Goal: Format every line of the data below as a JSON list of strings, one string per line, leaving out blank lines.

Extracted data:

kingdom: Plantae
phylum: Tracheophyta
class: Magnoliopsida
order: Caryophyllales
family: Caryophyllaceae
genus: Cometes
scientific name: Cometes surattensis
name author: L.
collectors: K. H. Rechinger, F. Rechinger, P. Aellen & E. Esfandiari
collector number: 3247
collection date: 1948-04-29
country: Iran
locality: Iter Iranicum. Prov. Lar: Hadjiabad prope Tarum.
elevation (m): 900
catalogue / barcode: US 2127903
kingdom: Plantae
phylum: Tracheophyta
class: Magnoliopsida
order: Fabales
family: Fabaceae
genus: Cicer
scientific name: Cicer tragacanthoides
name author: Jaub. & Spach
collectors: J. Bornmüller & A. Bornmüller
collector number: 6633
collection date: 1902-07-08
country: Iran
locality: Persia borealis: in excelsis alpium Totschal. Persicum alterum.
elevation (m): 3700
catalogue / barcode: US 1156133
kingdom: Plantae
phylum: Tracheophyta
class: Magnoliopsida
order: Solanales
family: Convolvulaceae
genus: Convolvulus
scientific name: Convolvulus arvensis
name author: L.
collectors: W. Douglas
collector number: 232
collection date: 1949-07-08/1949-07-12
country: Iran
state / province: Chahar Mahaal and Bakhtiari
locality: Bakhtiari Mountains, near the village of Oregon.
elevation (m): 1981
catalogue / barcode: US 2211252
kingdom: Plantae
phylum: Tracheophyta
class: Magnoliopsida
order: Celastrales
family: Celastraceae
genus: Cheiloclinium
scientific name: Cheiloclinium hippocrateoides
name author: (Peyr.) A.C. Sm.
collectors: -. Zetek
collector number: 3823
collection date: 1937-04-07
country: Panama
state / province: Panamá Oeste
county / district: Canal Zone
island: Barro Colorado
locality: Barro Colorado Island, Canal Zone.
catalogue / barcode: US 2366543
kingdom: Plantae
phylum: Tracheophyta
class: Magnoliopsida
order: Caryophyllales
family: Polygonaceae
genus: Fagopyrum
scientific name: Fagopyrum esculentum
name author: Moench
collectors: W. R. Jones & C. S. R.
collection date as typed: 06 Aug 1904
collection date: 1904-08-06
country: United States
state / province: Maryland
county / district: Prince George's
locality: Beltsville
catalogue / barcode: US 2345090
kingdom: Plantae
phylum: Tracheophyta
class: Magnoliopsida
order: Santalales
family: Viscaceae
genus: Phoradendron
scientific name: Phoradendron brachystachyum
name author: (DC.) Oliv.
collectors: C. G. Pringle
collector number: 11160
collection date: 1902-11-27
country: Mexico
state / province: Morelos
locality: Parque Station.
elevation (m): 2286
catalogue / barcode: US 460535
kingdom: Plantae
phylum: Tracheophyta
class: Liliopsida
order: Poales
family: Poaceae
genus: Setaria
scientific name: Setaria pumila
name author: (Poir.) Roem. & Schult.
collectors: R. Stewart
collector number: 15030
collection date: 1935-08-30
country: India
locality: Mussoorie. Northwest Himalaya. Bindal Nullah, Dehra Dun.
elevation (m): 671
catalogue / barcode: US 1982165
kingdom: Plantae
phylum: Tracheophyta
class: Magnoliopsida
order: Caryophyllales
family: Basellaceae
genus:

Reply to the exercise:
[
  "kingdom: Plantae",
  "phylum: Tracheophyta",
  "class: Magnoliopsida",
  "order: Caryophyllales",
  "family: Caryophyllaceae",
  "genus: Cometes",
  "scientific name: Cometes surattensis",
  "name author: L.",
  "collectors: K. H. Rechinger, F. Rechinger, P. Aellen & E. Esfandiari",
  "collector number: 3247",
  "collection date: 1948-04-29",
  "country: Iran",
  "locality: Iter Iranicum. Prov. Lar: Hadjiabad prope Tarum.",
  "elevation (m): 900",
  "catalogue / barcode: US 2127903",
  "kingdom: Plantae",
  "phylum: Tracheophyta",
  "class: Magnoliopsida",
  "order: Fabales",
  "family: Fabaceae",
  "genus: Cicer",
  "scientific name: Cicer tragacanthoides",
  "name author: Jaub. & Spach",
  "collectors: J. Bornmüller & A. Bornmüller",
  "collector number: 6633",
  "collection date: 1902-07-08",
  "country: Iran",
  "locality: Persia borealis: in excelsis alpium Totschal. Persicum alterum.",
  "elevation (m): 3700",
  "catalogue / barcode: US 1156133",
  "kingdom: Plantae",
  "phylum: Tracheophyta",
  "class: Magnoliopsida",
  "order: Solanales",
  "family: Convolvulaceae",
  "genus: Convolvulus",
  "scientific name: Convolvulus arvensis",
  "name author: L.",
  "collectors: W. Douglas",
  "collector number: 232",
  "collection date: 1949-07-08/1949-07-12",
  "country: Iran",
  "state / province: Chahar Mahaal and Bakhtiari",
  "locality: Bakhtiari Mountains, near the village of Oregon.",
  "elevation (m): 1981",
  "catalogue / barcode: US 2211252",
  "kingdom: Plantae",
  "phylum: Tracheophyta",
  "class: Magnoliopsida",
  "order: Celastrales",
  "family: Celastraceae",
  "genus: Cheiloclinium",
  "scientific name: Cheiloclinium hippocrateoides",
  "name author: (Peyr.) A.C. Sm.",
  "collectors: -. Zetek",
  "collector number: 3823",
  "collection date: 1937-04-07",
  "country: Panama",
  "state / province: Panamá Oeste",
  "county / district: Canal Zone",
  "island: Barro Colorado",
  "locality: Barro Colorado Island, Canal Zone.",
  "catalogue / barcode: US 2366543",
  "kingdom: Plantae",
  "phylum: Tracheophyta",
  "class: Magnoliopsida",
  "order: Caryophyllales",
  "family: Polygonaceae",
  "genus: Fagopyrum",
  "scientific name: Fagopyrum esculentum",
  "name author: Moench",
  "collectors: W. R. Jones & C. S. R.",
  "collection date as typed: 06 Aug 1904",
  "collection date: 1904-08-06",
  "country: United States",
  "state / province: Maryland",
  "county / district: Prince George's",
  "locality: Beltsville",
  "catalogue / barcode: US 2345090",
  "kingdom: Plantae",
  "phylum: Tracheophyta",
  "class: Magnoliopsida",
  "order: Santalales",
  "family: Viscaceae",
  "genus: Phoradendron",
  "scientific name: Phoradendron brachystachyum",
  "name author: (DC.) Oliv.",
  "collectors: C. G. Pringle",
  "collector number: 11160",
  "collection date: 1902-11-27",
  "country: Mexico",
  "state / province: Morelos",
  "locality: Parque Station.",
  "elevation (m): 2286",
  "catalogue / barcode: US 460535",
  "kingdom: Plantae",
  "phylum: Tracheophyta",
  "class: Liliopsida",
  "order: Poales",
  "family: Poaceae",
  "genus: Setaria",
  "scientific name: Setaria pumila",
  "name author: (Poir.) Roem. & Schult.",
  "collectors: R. Stewart",
  "collector number: 15030",
  "collection date: 1935-08-30",
  "country: India",
  "locality: Mussoorie. Northwest Himalaya. Bindal Nullah, Dehra Dun.",
  "elevation (m): 671",
  "catalogue / barcode: US 1982165",
  "kingdom: Plantae",
  "phylum: Tracheophyta",
  "class: Magnoliopsida",
  "order: Caryophyllales",
  "family: Basellaceae",
  "genus:"
]